Une nécessité plus qu’une option
Du coup, on mesure l’importance de la mise en place de ce portail pour le citoyen lambda, avec la révision systématique du service de la signature légalisée et l’élimination progressive du mécanisme d’authentification des copies conformes, tellement ces deux étapes administratives lui font perdre énormément de temps.
De même, le portail va permettre l’accès à de nouvelles et importantes réformes dont, surtout, la suppression et la simplification des autorisations administratives en les remplaçant par des cahiers des charges et d’introduire des délais précis pour les services et autorisations administratives, conformément au décret gouvernemental n° 2018-417 relatif aux activités économiques soumises à autorisation.

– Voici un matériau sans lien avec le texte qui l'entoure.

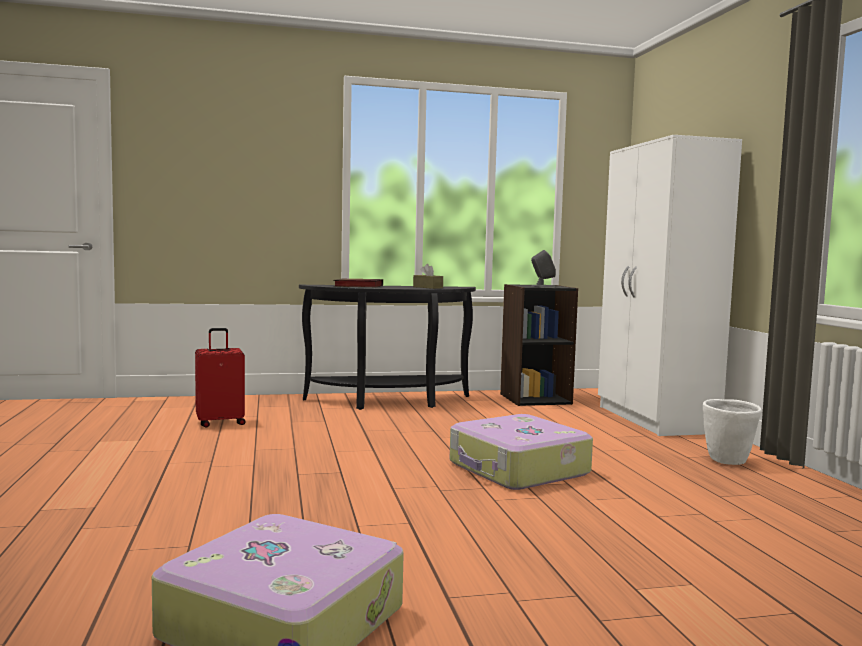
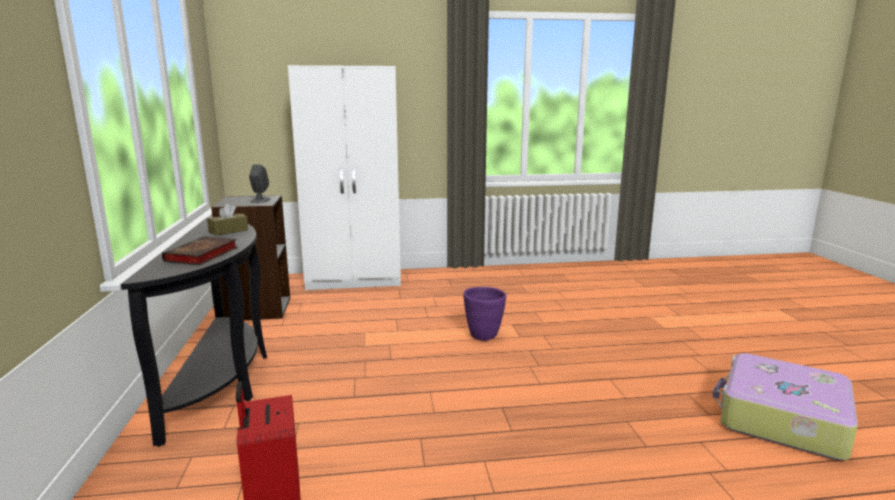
camera: 85 degrees left, 10 degrees up
(518, 469) = (484, 335): suitcase -> purple planter
(727, 461) = (461, 279): white planter -> none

Il contribuera, également, à l’harmonisation du cadre réglementaire des marchés publics pour répondre aux spécificités du secteur numérique, favorisant ainsi une meilleure adaptation aux besoins des entreprises et des citoyens.

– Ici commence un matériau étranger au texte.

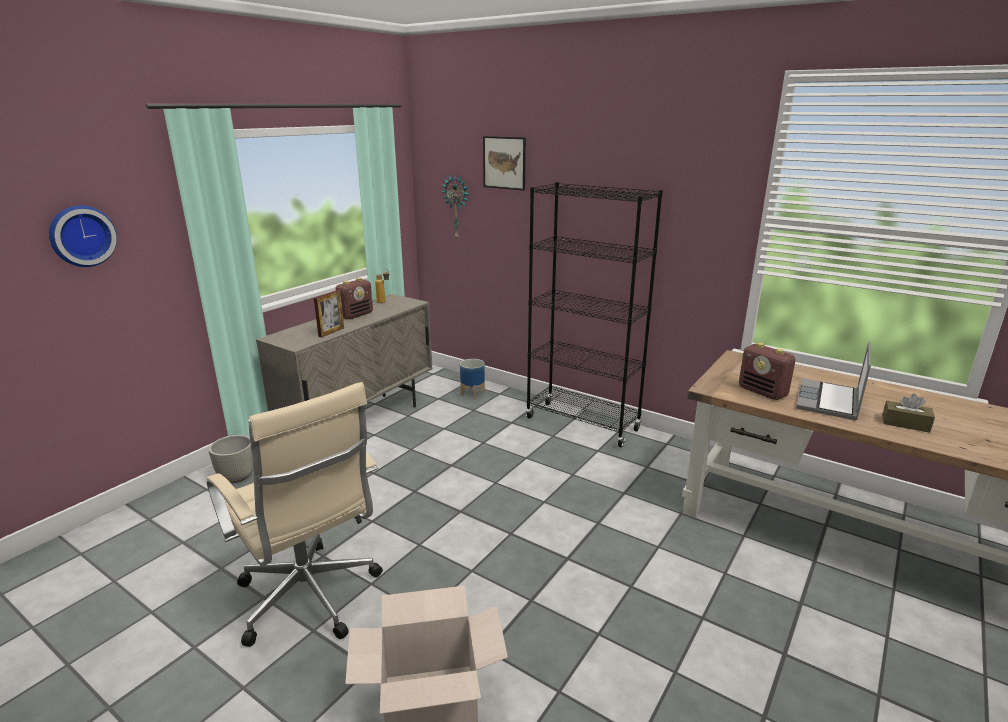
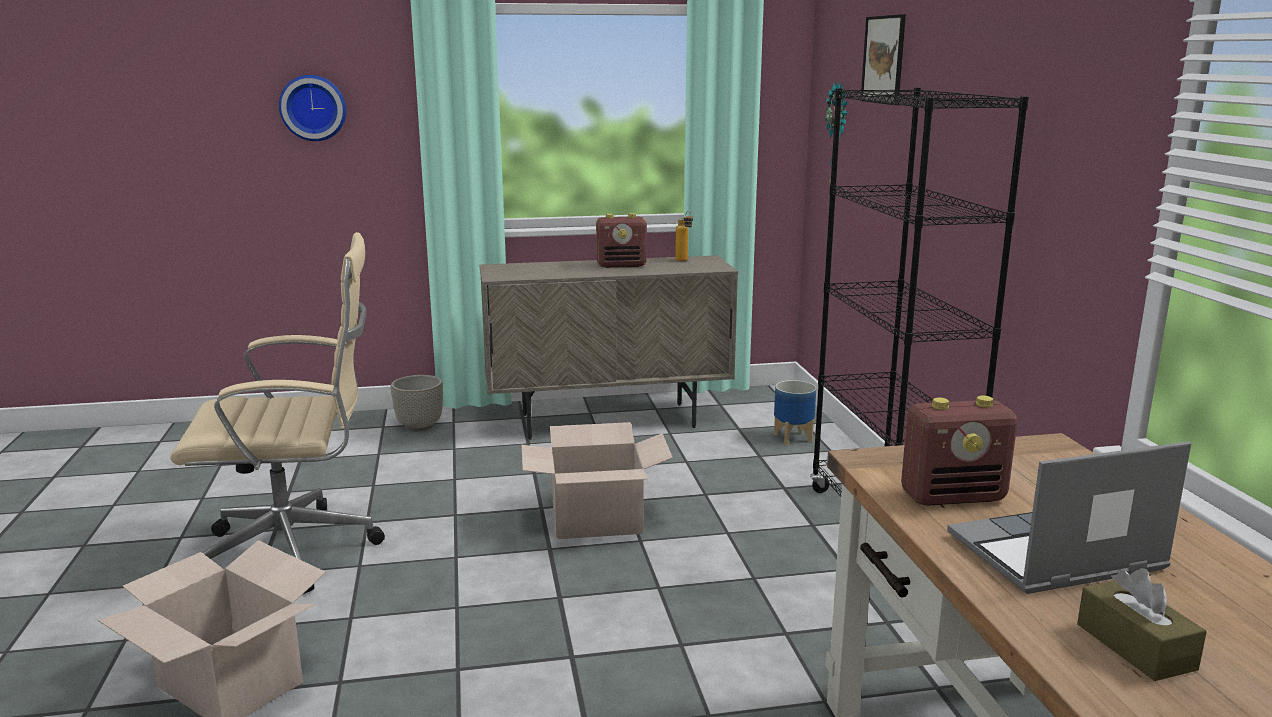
camera: 45 degrees right, 5 degrees down
(311, 600) = (298, 551): beige office chair -> beige office chair turned 105 degrees counterclockwise
(331, 332) = (556, 274): picture frame -> none
(456, 483) = (597, 520): none -> cardboard box
(763, 392) = (953, 497): radio -> radio turned 105 degrees counterclockwise

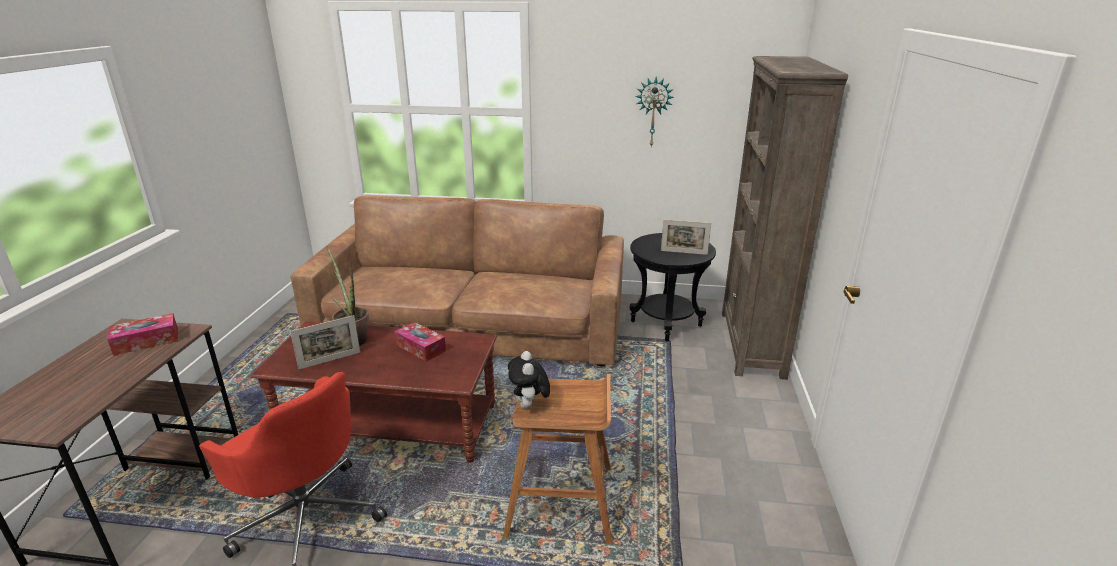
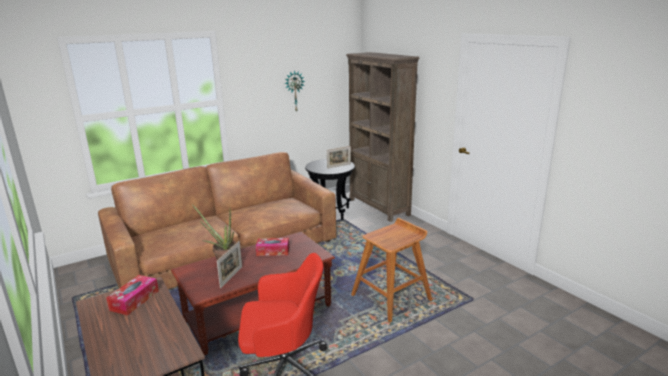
camera: 40 degrees left, 5 degrees down
(529, 406) = (384, 242): plush toy -> none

C’est dire que cette nouvelle réforme, décalée de quelques mois, va permettre de réaliser beaucoup d’objectifs visant à servir les intérêts du citoyen, stimuler l’investissement, favoriser une véritable relance économique et lutter plus efficacement contre la corruption.
Au cours de ce récent Conseil de ministres, la Cheffe du gouvernement, visiblement contrariée, elle aussi, par le retard mis pour mettre en pratique ce qui a été décidé quelques mois auparavant, a insisté sur le rôle de cette transition dans l’amélioration de la qualité des services aux citoyens et aux entreprises, l’efficacité du travail administratif, ainsi que la compétitivité de la Tunisie aux niveaux régional et international. «La digitalisation complète de l’administration est fondamentale et nécessaire ; ce n’est pas une option, mais une nécessité», a-t-elle affirmé, en appelant à donner la priorité absolue aux projets qui touchent directement l’intérêt du citoyen, de l’investisseur et de l’entreprise.
Ces propos illustrent l’importance de cette transformation devenue plus que nécessaire et la volonté politique de se mettre sur orbite pour s’adapter aux nouvelles avancées technologiques dans ce domaine sensible qui concernera, dans un proche avenir, tous les secteurs.
Ce qui compte, finalement, c’est de voir toute l’administration adhérer rapidement à cette inévitable digitalisation. Souvent, les réformes mettent du temps, sans aucune raison, pour passer au mode exécutoire, et cette fois-ci, c’est le gouvernement qui donne l’exemple et qui insiste pour voir cette transformation numérique se généraliser dès les premières heures de la mise en place de ce portail sans tergiversations et sans perte de temps.